Cannabis is the most commonly used illicit drug in the U.S., according to the National Institute on Drug Abuse (NIDA). Its use is increasing as some states legalize cannabis for medical or recreational use - and the growing popularity of recreational cannabis raises fresh concerns about its potential cardiovascular effects, particularly among youth, the study authors note.
Short-term effects of cannabis can include mood changes, impaired body movements and difficulty with thinking, problem solving and memory. Over time, the drug can also lead to breathing challenges, increased heart rate and a range of mood disorders.

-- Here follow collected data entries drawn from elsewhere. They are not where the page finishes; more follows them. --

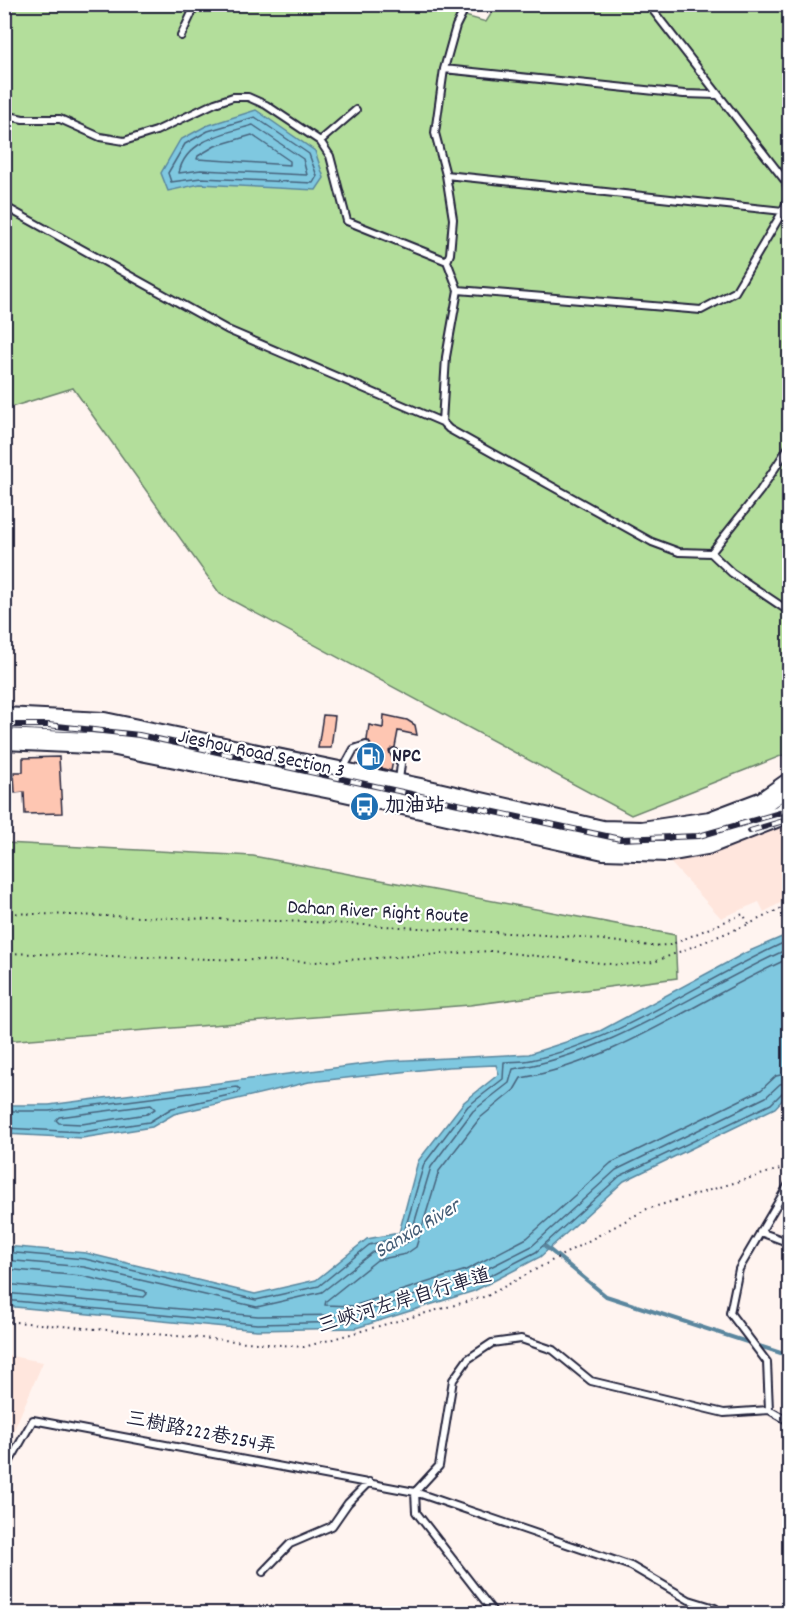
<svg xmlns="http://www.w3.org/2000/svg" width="794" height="1618" font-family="Dekko,'LXGW WenKai TC',sans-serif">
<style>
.built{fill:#ffe6dd}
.green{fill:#b3de9b;stroke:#6a806b;stroke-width:1.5}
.water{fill:#7fc8e0;stroke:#5a869e;stroke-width:1.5}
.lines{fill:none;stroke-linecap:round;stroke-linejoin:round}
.shore{stroke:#47647d;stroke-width:1.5}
.stream{stroke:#5a869e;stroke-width:4}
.building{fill:#fec6b2;stroke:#22223b;stroke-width:1.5}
.lane-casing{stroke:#22223b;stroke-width:10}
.primary-casing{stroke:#22223b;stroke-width:24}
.path{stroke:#22223b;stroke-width:2;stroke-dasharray:1.5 4.5;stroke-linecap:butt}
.lane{stroke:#fff;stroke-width:6}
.primary{stroke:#fff;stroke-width:20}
.rail-casing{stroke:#22223b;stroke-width:6}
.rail{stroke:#fff;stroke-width:4;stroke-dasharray:11;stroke-linecap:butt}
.labels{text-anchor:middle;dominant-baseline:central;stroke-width:4.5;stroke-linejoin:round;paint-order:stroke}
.street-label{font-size:20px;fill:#22223b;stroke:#fff}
.poi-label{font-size:20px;font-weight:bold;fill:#22223b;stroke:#fff;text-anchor:start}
.water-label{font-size:21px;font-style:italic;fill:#435c75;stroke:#fff}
</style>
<rect width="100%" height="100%" fill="#fff4f0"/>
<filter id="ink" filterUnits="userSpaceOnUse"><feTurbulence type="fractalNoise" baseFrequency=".0167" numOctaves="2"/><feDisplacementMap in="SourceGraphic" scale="12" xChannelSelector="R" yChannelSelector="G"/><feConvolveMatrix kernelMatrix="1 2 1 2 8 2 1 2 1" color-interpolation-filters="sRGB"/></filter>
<g filter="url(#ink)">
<path class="built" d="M789,817V898L764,912L759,902L721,918L669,861L702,856L765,831Z
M5,1355L43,1362L5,1451L4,1355Z"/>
<path class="green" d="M423,4L486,22L497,5H789L790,749L786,754L631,815L220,594L73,388L5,409V5Z
M5,843L253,856L675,935L677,978L470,1005L5,1041Z"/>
<path class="water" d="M256,110L315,151L324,178L316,190L200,184L168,191L161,173L180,140L206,126Z
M789,934V1093L775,1108L624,1181L540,1257L474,1291L356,1328L257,1330L5,1306V1246L86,1253L255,1294L316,1280L367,1239L399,1233L418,1161L464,1102L499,1074L496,1065L448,1067L309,1082L174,1114L152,1127L82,1138L5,1134V1105H49L388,1061L529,1054L600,1031L745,953Z"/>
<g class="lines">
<path class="shore" d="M255,117L309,154L317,176L313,183L201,178L171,182L168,173L185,144L208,131Z
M253,125L303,159L307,175L201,170L179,173C185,140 226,133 253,125Z
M252,135L290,161V165L197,159L198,156L215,146Z
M790,958C701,997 619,1061 521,1078L514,1090L480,1118L439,1171L416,1247L406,1254L377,1260L326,1301L325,1305L353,1306L466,1270L527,1238L611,1163L761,1090L776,1076L790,1073
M151,1105L155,1109L147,1114L82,1124L59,1123L56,1120L59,1117Z
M4,1111H49L237,1087L240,1089L238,1093L172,1108L149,1122L82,1132L4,1128
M4,1252L85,1259L256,1300L319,1286L369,1245L403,1236L424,1164L468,1106L503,1079L504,1062C513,1061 523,1062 531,1060C622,1040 705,977 790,940
M4,1260L84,1267L257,1307L322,1292L373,1252L401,1246L409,1241L431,1167L473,1111L509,1083L513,1069C614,1053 698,989 790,948
M4,1269L82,1276L145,1291L147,1294L144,1297L4,1284
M4,1293L258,1316L354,1315L469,1278L532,1246L616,1170L766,1097L780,1084L790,1082
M4,1300L257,1324L355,1322L472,1285L536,1252L620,1176L771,1104L784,1091L790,1090"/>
<path class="stream" d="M545,1246L606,1296L790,1356"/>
</g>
<path class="building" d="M323,715L335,716L331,748H318Z
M384,715L407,720L415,725L417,735L398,731L395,747L389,751L393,761L391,771L363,763L365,751L371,745L367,740L369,725L383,728Z
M59,757L62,813L25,814L24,792L15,793L14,772H23V758Z"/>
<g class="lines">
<defs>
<path id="lane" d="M181,36L196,4
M444,69L684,94L718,95
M4,115L23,119H60L100,137L124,141L156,131L215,103L233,97H248L266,105L320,141L330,156L347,221L447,261
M320,141L356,110
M446,175L783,211
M4,206L228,330L442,422L449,429L652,542L679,552L711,553L732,573L790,612
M458,290L701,310L735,292L783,211L789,196L786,182L648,4
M442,422L446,357L458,290L447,261L450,254L453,219L446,175L435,133L444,69L456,26L467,4
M711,553L760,491L790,445
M394,752L401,764L399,780
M4,759L9,742
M343,769L354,749L366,745
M760,1232L790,1243
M769,1410L767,1362L730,1313L739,1269L790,1182
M7,1466L33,1420L415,1492L631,1566L689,1600L715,1608L714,1614
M415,1492L439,1466L453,1380L468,1359L492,1343L521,1339L553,1350L591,1381L724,1413L769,1410L790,1422
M415,1492L416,1512L495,1614
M263,1572L290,1544L332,1526L348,1503L369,1482"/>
<path id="primary" d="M4,718L104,723L420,789L602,831L642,832L710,822L763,802L790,783
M4,739L111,744L336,789L604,849L668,851L707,844L781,815L790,808"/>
</defs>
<use href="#lane" class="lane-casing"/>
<use href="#primary" class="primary-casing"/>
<path class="path" d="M4,913L312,922L580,937L650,946L670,945L743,914L749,924L790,904
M4,953L315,962L491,951L620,965L654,962L749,924
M4,1321L304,1347L487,1296L647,1209L790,1166"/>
<use href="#lane" class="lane"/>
<use href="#primary" class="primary"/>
<defs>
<path id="rail" d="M4,725H48L139,735L620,839L699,836L790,810
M750,831L790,819"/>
</defs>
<use href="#rail" class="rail-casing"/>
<use href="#rail" class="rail"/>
</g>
</g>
<defs>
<symbol id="fuel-disc" viewBox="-11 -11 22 22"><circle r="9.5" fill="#1f6fb2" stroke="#fff"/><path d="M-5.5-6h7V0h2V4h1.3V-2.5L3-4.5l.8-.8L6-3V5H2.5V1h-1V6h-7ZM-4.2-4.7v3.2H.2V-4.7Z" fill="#fff"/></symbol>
<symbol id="bus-disc" viewBox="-11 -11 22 22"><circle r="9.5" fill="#1f6fb2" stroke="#fff"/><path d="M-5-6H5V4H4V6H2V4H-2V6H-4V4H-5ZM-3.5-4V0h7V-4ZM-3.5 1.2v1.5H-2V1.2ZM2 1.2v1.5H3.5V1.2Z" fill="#fff"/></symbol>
</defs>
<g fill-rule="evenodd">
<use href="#fuel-disc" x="354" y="740" width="33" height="33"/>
<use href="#bus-disc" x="348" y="790" width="33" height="33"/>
</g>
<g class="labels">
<g class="street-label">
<text transform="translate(261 755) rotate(12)">Jieshou Road Section 3</text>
<text transform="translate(378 913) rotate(3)">Dahan River Right Route</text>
<text transform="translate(405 1302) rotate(-17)">三峽河左岸自行車道</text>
<text transform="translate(201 1434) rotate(11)">三樹路222巷254弄</text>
</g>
<g class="poi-label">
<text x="392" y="757">NPC</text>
<text x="385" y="807">加油站</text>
</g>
<g class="water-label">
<text transform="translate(418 1230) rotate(-31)">Sanxia River</text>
</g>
</g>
<rect width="794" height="1618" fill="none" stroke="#fff" stroke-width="24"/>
<rect x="12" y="12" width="770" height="1594" fill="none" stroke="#22223b" stroke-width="2" filter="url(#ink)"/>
</svg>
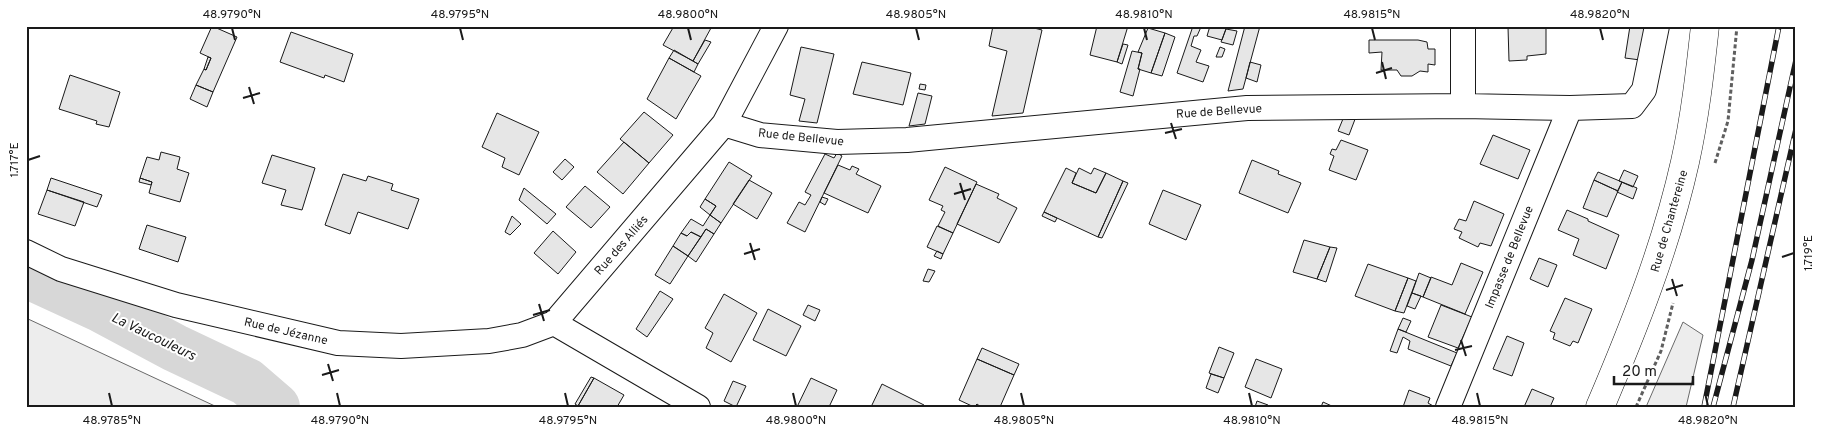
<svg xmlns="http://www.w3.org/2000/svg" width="1822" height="433" viewBox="0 0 1822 433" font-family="Overpass,sans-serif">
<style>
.built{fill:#ededed;stroke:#6a6a6a}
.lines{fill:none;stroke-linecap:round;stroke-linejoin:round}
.river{stroke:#d7d7d7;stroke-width:48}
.building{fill:#e6e6e6;stroke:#1a1a1a}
.minor-casing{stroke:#1a1a1a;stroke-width:26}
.secondary-casing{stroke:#1a1a1a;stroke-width:29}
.path{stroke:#5f5f5f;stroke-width:3;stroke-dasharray:4 2.5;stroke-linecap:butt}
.minor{stroke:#fff;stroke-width:24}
.secondary{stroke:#fff;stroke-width:28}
.rail-casing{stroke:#1a1a1a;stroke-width:5.5}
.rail{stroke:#fff;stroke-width:4;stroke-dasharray:11;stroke-linecap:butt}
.ticks{fill:none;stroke:#1a1a1a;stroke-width:2}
.labels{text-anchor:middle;stroke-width:4;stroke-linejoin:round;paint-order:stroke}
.street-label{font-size:12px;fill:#1a1a1a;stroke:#fff}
.water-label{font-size:14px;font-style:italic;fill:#1a1a1a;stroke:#fff}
.neatline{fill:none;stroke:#1a1a1a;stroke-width:2}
.ticks-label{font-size:12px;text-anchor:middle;fill:#1a1a1a}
</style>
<rect width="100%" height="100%" fill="#fff"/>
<path class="built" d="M26,318l191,89h-191z
M1683,322l20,13 -17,72h-40z"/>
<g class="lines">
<path class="river" d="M26,274l76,35 73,39 72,34 29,25"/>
</g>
<path class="building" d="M212,26l25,11 -24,55 -17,-7 8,-16 2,1 5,-12 -11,-5z
M674,26h34l3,2 -18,33 -30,-16z
M993,26h33l16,4 -19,83 -31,3 15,-65 -18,-5z
M1097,26h31l-11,36 -27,-7z
M1193,26l8,1 -4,9h-3l-3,10 10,4 -5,12 13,4 -6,16 -26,-9z
M1210,26h17l-5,14 -15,-4z
M1245,26h15l-17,63 -15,2z
M1513,26h36h-3v28l-19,2v4l-18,1 -1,-34z
M1630,26h23l-5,35 -23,-3z
M1148,28l17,5 -14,40 -13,-4 4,-16 -4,-1z
M1226,29l11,2 -4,14 -12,-3z
M291,32l62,22 -9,28 -19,-7 -1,3 -44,-16z
M1165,33l10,4 -13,39 -11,-3z
M705,40l6,2 -13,22 -5,-3z
M1369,40h49l9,2 1,7h7v16l-7,-1v8l-8,-1 -8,5h-11l-4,-6h-16l1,-18 -13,1z
M1123,44l5,1 -6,19 -5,-2z
M801,47l33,7 -17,69 -18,-2 6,-22 -15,-4z
M1220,47l5,2 -3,8h-6z
M674,50l24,14 -4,8 -25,-14z
M1132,51l10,2 -4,16h2l-7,27 -13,-4z
M208,57l3,1 -5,12 -2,-1z
M669,58l32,18 -25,43 -29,-20z
M862,62l49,11 -8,32 -50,-11z
M1250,62l11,3 -4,17 -11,-4z
M70,75l50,17 -11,35 -13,-3 1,-3 -38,-12z
M920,84l6,1 -1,5 -6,-1z
M196,85l17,7 -6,15 -17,-8z
M918,93l14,3 -7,28 -16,2z
M644,112l29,23 -24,28 -29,-24z
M497,113l42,19 -20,43 -17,-8 3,-9 -23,-11z
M1345,114h12l-8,21 -11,-4z
M1493,135l37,15 -12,29 -38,-15z
M1341,140l27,10 -12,30 -27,-10 5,-14 -4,-2 2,-5 4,1z
M624,142l25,21 -26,31 -26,-22z
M161,152l19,5 -3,12 12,4 -9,29 -31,-9 3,-11 -12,-4 7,-21 12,3z
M837,153l5,3 -37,76 -18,-9 12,-21 6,3 6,-10 -6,-3 20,-38 9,4z
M272,155l43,13 -13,42 -21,-5 5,-15 -24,-7z
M565,159l9,8 -12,13 -9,-8z
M1252,160l27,11 -1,3 23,9 -13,30 -49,-20z
M729,162l23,14 -31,47 -11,-8 6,-9 -11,-7z
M838,165l12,5 2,-4 7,3 -3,5 25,12 -13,27 -44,-20z
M945,167l32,15 -24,51 -15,-7 7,-14 -4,-2 2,-4 -14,-6z
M1066,168l10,5 -4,10 24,10 10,-20 17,8 -25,56 -54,-25z
M1079,168l12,6 3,-6 12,5 -10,20 -24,-10z
M1624,170l14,6 -5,11 -14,-6z
M1598,172l24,10 -4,9 -24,-11z
M343,174l23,7 2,-5 25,8 -2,6 28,9 -11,30 -50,-17 -8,22 -25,-9z
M51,178l51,17 -5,12 -50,-17z
M140,178l12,4 -1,3 -12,-3z
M749,180l23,13 -15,26 -24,-15z
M1594,180l24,11 -11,26 -24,-9z
M1123,181l5,2 -26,55 -4,-1z
M1622,182l15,6 -4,11 -16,-7z
M976,184l23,10 -2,4 20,10 -18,35 -42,-19z
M585,186l25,21 -19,21 -25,-21z
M524,188l32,26 -9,10 -28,-24z
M47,190l37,12 -9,24 -37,-12z
M1163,190l38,15 -15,35 -37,-16z
M822,197l6,2 -3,6 -5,-3z
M705,199l11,7 -6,9 -10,-8z
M1474,201l30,13 -13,32 -11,-3 -2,4 -19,-9 3,-6 -8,-3 5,-10 7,2z
M1567,210l21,9v2l31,14 -13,34 -33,-14 6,-16 -21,-9z
M1044,212l13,6 -2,4 -13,-6z
M710,215l11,8 -7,11 -8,-5 -5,8 -10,-5 -4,4 -6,-3 10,-14 12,7z
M512,216l9,8 -11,11 -5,-3z
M147,225l39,12 -8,25 -39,-13z
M937,226l16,7 -10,21 -16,-7z
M706,229l8,5 -18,28 -8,-6z
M553,231l23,21 -18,22 -24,-21z
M691,232l10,5 -13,19 -15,-10 8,-13 6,3z
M1304,240l26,7 -13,32 -24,-7z
M673,246l15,10 -18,28 -15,-9z
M1330,247l7,1 -11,34 -9,-3z
M937,251l6,3 -2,5 -7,-3z
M1539,258l18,7 -9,22 -18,-8z
M1461,263l22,9 -18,42 -42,-17 8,-20 21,8z
M1368,264l40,14 -13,33 -40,-15z
M928,269l7,2 -6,11 -6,-1z
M1419,273l12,5 -8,19 -11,-4z
M1408,278l8,3 -12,32 -9,-2z
M660,291l13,8 -26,38 -11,-8z
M1412,293l9,3 -6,13 -8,-3z
M724,294l33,19 -26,49 -25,-14 7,-15 -8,-5z
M1565,298l27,11 -14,34 -5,-2 -3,5 -17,-7 2,-6 -5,-2z
M808,305l12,5 -5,11 -12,-6z
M1441,305l31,12 -14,31 -30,-11z
M768,309l33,17 -15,30 -33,-16z
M1403,318l8,3 -5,11 -8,-3z
M1398,329l59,24 -6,13 -43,-17 2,-8 -7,-4 -6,16 -7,-2z
M1507,336l17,7 -12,33 -19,-7z
M1219,347l15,6 -10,25 -15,-5z
M982,348l37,16 -5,11 -37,-16z
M977,359l37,16 -14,32h-19l-4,-3 -3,3 -15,-7z
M1256,359l26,10 -11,29 -26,-11z
M1211,374l13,4 -6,15 -12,-5z
M591,377l3,1 -16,28 -3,-2z
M594,378l30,17 -7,12 -39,-1z
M811,378l26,12 -8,17h-32z
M733,381l13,5 -10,21 -12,-6z
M882,384l42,21 -1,2h-52z
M1532,389l22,9 -4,9h-26z
M1409,390l21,8 -2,5 7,4h-32z
M1257,401l11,4v2h-13z
M1323,402l11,5h-13z"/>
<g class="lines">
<g class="minor-casing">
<path id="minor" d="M1463,26v80
M724,124l36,11 77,7 70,-2 340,-32 216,-2 107,2 62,-2 12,-16 13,-64
M26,252l35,17 115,36 162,38 63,3 88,-5 33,-6 32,-12 170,-199 52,-98
M554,323l144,84
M1448,407l122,-299"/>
</g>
<g class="secondary-casing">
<path id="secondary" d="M1600,407c34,-80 66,-160 85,-245 10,-45 15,-90 20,-136"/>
</g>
<path class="path" d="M1715,163l13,-42 9,-95
M1636,407l25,-56 12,-48"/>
<use href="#minor" class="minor"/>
<use href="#secondary" class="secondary"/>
<g class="rail-casing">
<path id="rail" d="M1704,407l75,-381
M1713,407l39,-147 44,-200
M1733,407l63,-278"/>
</g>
<use href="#rail" class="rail"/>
</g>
<path class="ticks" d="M232,28l3,12M460,28l3,12M688,28l3,12M916,28l3,12M1144,28l3,12M1372,28l3,12M1600,28l3,12M1382,62l4,17M1376,73l16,-5M249,87l5,17M243,98l17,-5M1171,123l5,16M1165,133l17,-4M28,160l12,-4M960,183l5,17M954,194l17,-5M750,243l5,17M744,254l16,-5M1782,257l12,-4M1672,279l5,17M1666,290l17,-5M539,304l5,17M533,315l17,-5M1461,340l5,16M1455,350l17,-4M328,364l5,17M322,375l17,-5M109,393l3,13M337,393l3,13M565,393l3,13M793,393l3,13M1021,393l3,13M1249,393l3,13M1477,393l3,13M1705,393l3,13"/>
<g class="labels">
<g class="street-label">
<text transform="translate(1219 111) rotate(-4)" y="4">Rue de Bellevue</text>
<text transform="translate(801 137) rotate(6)" y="4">Rue de Bellevue</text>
<text transform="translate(1669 221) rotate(-74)" y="4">Rue de Chantereine</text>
<text transform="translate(621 245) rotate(-49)" y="4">Rue des Alliés</text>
<text transform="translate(1509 257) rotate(-68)" y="4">Impasse de Bellevue</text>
<text transform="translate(286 331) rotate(13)" y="4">Rue de Jézanne</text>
</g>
<g class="water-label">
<text transform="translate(154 336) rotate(26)" y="5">La Vaucouleurs</text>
</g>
</g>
<rect width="1822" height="433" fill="none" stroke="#ffffff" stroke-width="55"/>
<path d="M1614 376v8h79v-8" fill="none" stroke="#1a1a1a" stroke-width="2.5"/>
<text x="1622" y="376" font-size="15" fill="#1a1a1a" stroke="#ffffff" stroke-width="4" paint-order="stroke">20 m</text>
<rect x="28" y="28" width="1766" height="378" class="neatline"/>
<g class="ticks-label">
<text x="232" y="18">48.9790°N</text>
<text x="460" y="18">48.9795°N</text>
<text x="688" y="18">48.9800°N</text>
<text x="916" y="18">48.9805°N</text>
<text x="1144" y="18">48.9810°N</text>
<text x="1372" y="18">48.9815°N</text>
<text x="1600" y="18">48.9820°N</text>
<text transform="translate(14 160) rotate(-90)" y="4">1.717°E</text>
<text transform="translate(1808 253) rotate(-90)" y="4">1.719°E</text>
<text x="112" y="424">48.9785°N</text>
<text x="340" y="424">48.9790°N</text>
<text x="568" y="424">48.9795°N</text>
<text x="796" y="424">48.9800°N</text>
<text x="1024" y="424">48.9805°N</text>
<text x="1252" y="424">48.9810°N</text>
<text x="1480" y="424">48.9815°N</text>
<text x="1708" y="424">48.9820°N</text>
</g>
</svg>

In the current study, about 15% of the young people hospitalized for heart attacks were cannabis users, while 2.5% used amphetamines, 6% used cocaine, 2.6% used opioids, and 28.4% used tobacco.
The majority of patients with substance use habits related to their heart attack were 19 to 22 years old, male, and white, the study found.
More low-income patients used amphetamine, while more high-income patients used cocaine, the study also found.
Cannabis users appeared to have worse outcomes after a heart attack than patients who used other substances.
Almost 15% of cannabis users had severe illness when they were admitted for a heart attack, a greater proportion than was seen with cocaine or amphetamine users.
The average inpatient hospital charge for cannabis users who had heart attacks was $53,608, compared with $49,979 with cocaine and $43,720 with amphetamine.
Overall, 2.7% of the heart attack patients died in the hospital. While 2% of cannabis abusers who had heart attacks died during their stay, none of the cocaine or amphetamine users who had heart attacks died.